### The data:
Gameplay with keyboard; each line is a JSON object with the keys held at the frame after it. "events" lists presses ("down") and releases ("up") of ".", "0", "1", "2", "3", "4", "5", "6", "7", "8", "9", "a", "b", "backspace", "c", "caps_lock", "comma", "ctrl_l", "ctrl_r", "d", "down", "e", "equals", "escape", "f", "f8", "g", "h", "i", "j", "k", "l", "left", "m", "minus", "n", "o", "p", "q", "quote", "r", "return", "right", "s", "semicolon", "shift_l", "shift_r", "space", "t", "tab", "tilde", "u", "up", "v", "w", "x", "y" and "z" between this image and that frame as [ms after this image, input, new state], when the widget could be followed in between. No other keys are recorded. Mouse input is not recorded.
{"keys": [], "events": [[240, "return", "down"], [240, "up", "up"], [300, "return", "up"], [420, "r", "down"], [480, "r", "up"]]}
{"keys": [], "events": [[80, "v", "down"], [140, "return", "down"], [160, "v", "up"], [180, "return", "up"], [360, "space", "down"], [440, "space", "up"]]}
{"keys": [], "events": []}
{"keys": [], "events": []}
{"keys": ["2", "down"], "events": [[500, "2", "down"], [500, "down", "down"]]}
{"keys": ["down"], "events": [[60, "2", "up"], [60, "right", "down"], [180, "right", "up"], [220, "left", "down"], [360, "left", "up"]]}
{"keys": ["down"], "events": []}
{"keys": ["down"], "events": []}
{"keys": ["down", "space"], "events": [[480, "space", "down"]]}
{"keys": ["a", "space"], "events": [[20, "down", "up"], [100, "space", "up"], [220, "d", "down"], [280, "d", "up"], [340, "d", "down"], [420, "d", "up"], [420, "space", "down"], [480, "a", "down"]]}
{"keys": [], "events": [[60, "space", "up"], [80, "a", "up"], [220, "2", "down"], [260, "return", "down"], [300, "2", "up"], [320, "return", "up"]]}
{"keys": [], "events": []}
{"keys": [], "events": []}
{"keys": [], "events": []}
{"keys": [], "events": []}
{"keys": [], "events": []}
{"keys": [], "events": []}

### Problem statement:
Restating every entry above word for word is the whole task.

### Result of the task:
Gameplay with keyboard; each line is a JSON object with the keys held at the frame after it. "events" lists presses ("down") and releases ("up") of ".", "0", "1", "2", "3", "4", "5", "6", "7", "8", "9", "a", "b", "backspace", "c", "caps_lock", "comma", "ctrl_l", "ctrl_r", "d", "down", "e", "equals", "escape", "f", "f8", "g", "h", "i", "j", "k", "l", "left", "m", "minus", "n", "o", "p", "q", "quote", "r", "return", "right", "s", "semicolon", "shift_l", "shift_r", "space", "t", "tab", "tilde", "u", "up", "v", "w", "x", "y" and "z" between this image and that frame as [ms after this image, input, new state], when the widget could be followed in between. No other keys are recorded. Mouse input is not recorded.
{"keys": [], "events": [[240, "return", "down"], [240, "up", "up"], [300, "return", "up"], [420, "r", "down"], [480, "r", "up"]]}
{"keys": [], "events": [[80, "v", "down"], [140, "return", "down"], [160, "v", "up"], [180, "return", "up"], [360, "space", "down"], [440, "space", "up"]]}
{"keys": [], "events": []}
{"keys": [], "events": []}
{"keys": ["2", "down"], "events": [[500, "2", "down"], [500, "down", "down"]]}
{"keys": ["down"], "events": [[60, "2", "up"], [60, "right", "down"], [180, "right", "up"], [220, "left", "down"], [360, "left", "up"]]}
{"keys": ["down"], "events": []}
{"keys": ["down"], "events": []}
{"keys": ["down", "space"], "events": [[480, "space", "down"]]}
{"keys": ["a", "space"], "events": [[20, "down", "up"], [100, "space", "up"], [220, "d", "down"], [280, "d", "up"], [340, "d", "down"], [420, "d", "up"], [420, "space", "down"], [480, "a", "down"]]}
{"keys": [], "events": [[60, "space", "up"], [80, "a", "up"], [220, "2", "down"], [260, "return", "down"], [300, "2", "up"], [320, "return", "up"]]}
{"keys": [], "events": []}
{"keys": [], "events": []}
{"keys": [], "events": []}
{"keys": [], "events": []}
{"keys": [], "events": []}
{"keys": [], "events": []}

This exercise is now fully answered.